Task item> Print the text read from every one of the records below, line for line and unchanged, leaving out the pictures.

--------------------

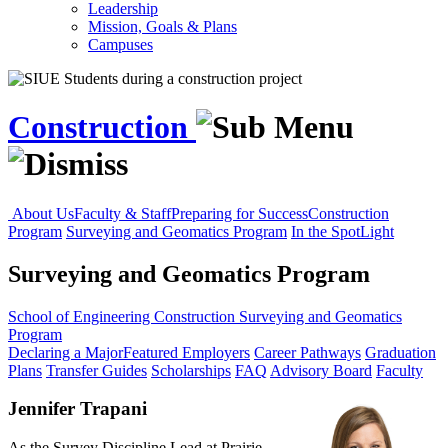
Leadership
Mission, Goals & Plans
Campuses
Construction
About Us
Faculty & Staff
Preparing for Success
Construction
Program
Surveying and Geomatics Program
In the SpotLight
Surveying and Geomatics Program
School of Engineering
Construction
Surveying and Geomatics
Program
Declaring a Major
Featured Employers
Career Pathways
Graduation
Plans
Transfer Guides
Scholarships
FAQ
Advisory Board
Faculty
Jennifer Trapani
As the Survey Discipline Lead at Prairie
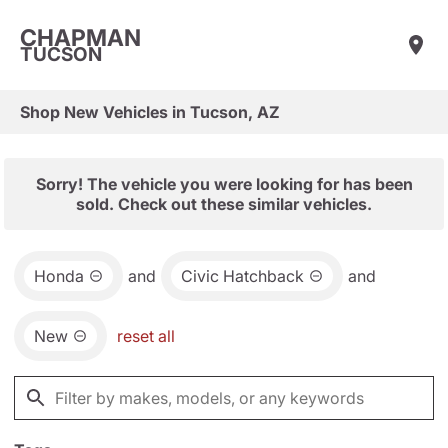
CHAPMAN
TUCSON
Shop New Vehicles in Tucson, AZ
Sorry! The vehicle you were looking for has been
sold. Check out these similar vehicles.
Honda
and
Civic Hatchback
and
New
reset all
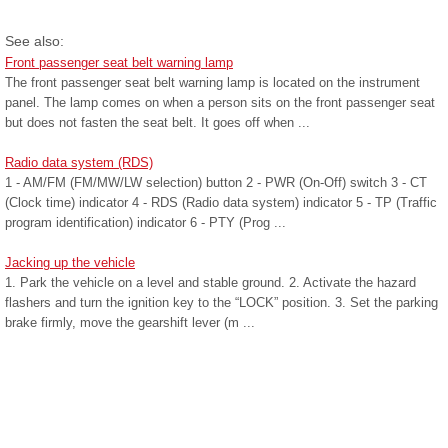
See also:
Front passenger seat belt warning lamp
The front passenger seat belt warning lamp is located on the instrument
panel. The lamp comes on when a person sits on the front passenger seat
but does not fasten the seat belt. It goes off when ...
Radio data system (RDS)
1 - AM/FM (FM/MW/LW selection) button 2 - PWR (On-Off) switch 3 - CT
(Clock time) indicator 4 - RDS (Radio data system) indicator 5 - TP (Traffic
program identification) indicator 6 - PTY (Prog ...
Jacking up the vehicle
1. Park the vehicle on a level and stable ground. 2. Activate the hazard
flashers and turn the ignition key to the “LOCK” position. 3. Set the parking
brake firmly, move the gearshift lever (m ...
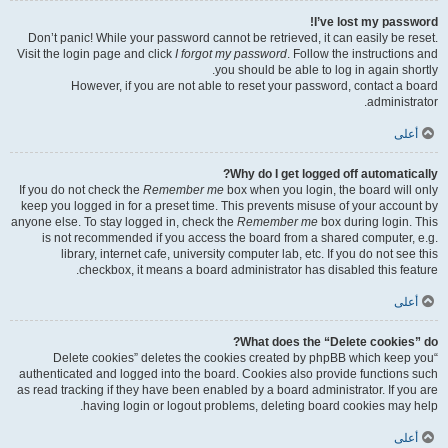
I’ve lost my password!
Don’t panic! While your password cannot be retrieved, it can easily be reset.
Visit the login page and click
I forgot my password
. Follow the instructions and
you should be able to log in again shortly.
However, if you are not able to reset your password, contact a board
administrator.
أعلى
Why do I get logged off automatically?
If you do not check the
Remember me
box when you login, the board will only
keep you logged in for a preset time. This prevents misuse of your account by
anyone else. To stay logged in, check the
Remember me
box during login. This
is not recommended if you access the board from a shared computer, e.g.
library, internet cafe, university computer lab, etc. If you do not see this
checkbox, it means a board administrator has disabled this feature.
أعلى
What does the “Delete cookies” do?
“Delete cookies” deletes the cookies created by phpBB which keep you
authenticated and logged into the board. Cookies also provide functions such
as read tracking if they have been enabled by a board administrator. If you are
having login or logout problems, deleting board cookies may help.
أعلى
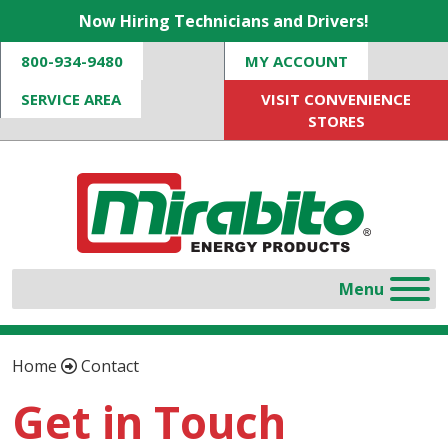
Now Hiring Technicians and Drivers!
800-934-9480
MY ACCOUNT
SERVICE AREA
VISIT CONVENIENCE
STORES
Home
Contact
Get in Touch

--------------------

Exercise answer>
Leadership
Mission, Goals & Plans
Campuses
Construction
About Us
Faculty & Staff
Preparing for Success
Construction
Program
Surveying and Geomatics Program
In the SpotLight
Surveying and Geomatics Program
School of Engineering
Construction
Surveying and Geomatics
Program
Declaring a Major
Featured Employers
Career Pathways
Graduation
Plans
Transfer Guides
Scholarships
FAQ
Advisory Board
Faculty
Jennifer Trapani
As the Survey Discipline Lead at Prairie
CHAPMAN
TUCSON
Shop New Vehicles in Tucson, AZ
Sorry! The vehicle you were looking for has been
sold. Check out these similar vehicles.
Honda
and
Civic Hatchback
and
New
reset all
See also:
Front passenger seat belt warning lamp
The front passenger seat belt warning lamp is located on the instrument
panel. The lamp comes on when a person sits on the front passenger seat
but does not fasten the seat belt. It goes off when ...
Radio data system (RDS)
1 - AM/FM (FM/MW/LW selection) button 2 - PWR (On-Off) switch 3 - CT
(Clock time) indicator 4 - RDS (Radio data system) indicator 5 - TP (Traffic
program identification) indicator 6 - PTY (Prog ...
Jacking up the vehicle
1. Park the vehicle on a level and stable ground. 2. Activate the hazard
flashers and turn the ignition key to the “LOCK” position. 3. Set the parking
brake firmly, move the gearshift lever (m ...
I’ve lost my password!
Don’t panic! While your password cannot be retrieved, it can easily be reset.
Visit the login page and click
I forgot my password
. Follow the instructions and
you should be able to log in again shortly.
However, if you are not able to reset your password, contact a board
administrator.
أعلى
Why do I get logged off automatically?
If you do not check the
Remember me
box when you login, the board will only
keep you logged in for a preset time. This prevents misuse of your account by
anyone else. To stay logged in, check the
Remember me
box during login. This
is not recommended if you access the board from a shared computer, e.g.
library, internet cafe, university computer lab, etc. If you do not see this
checkbox, it means a board administrator has disabled this feature.
أعلى
What does the “Delete cookies” do?
“Delete cookies” deletes the cookies created by phpBB which keep you
authenticated and logged into the board. Cookies also provide functions such
as read tracking if they have been enabled by a board administrator. If you are
having login or logout problems, deleting board cookies may help.
أعلى
Now Hiring Technicians and Drivers!
800-934-9480
MY ACCOUNT
SERVICE AREA
VISIT CONVENIENCE
STORES
Home
Contact
Get in Touch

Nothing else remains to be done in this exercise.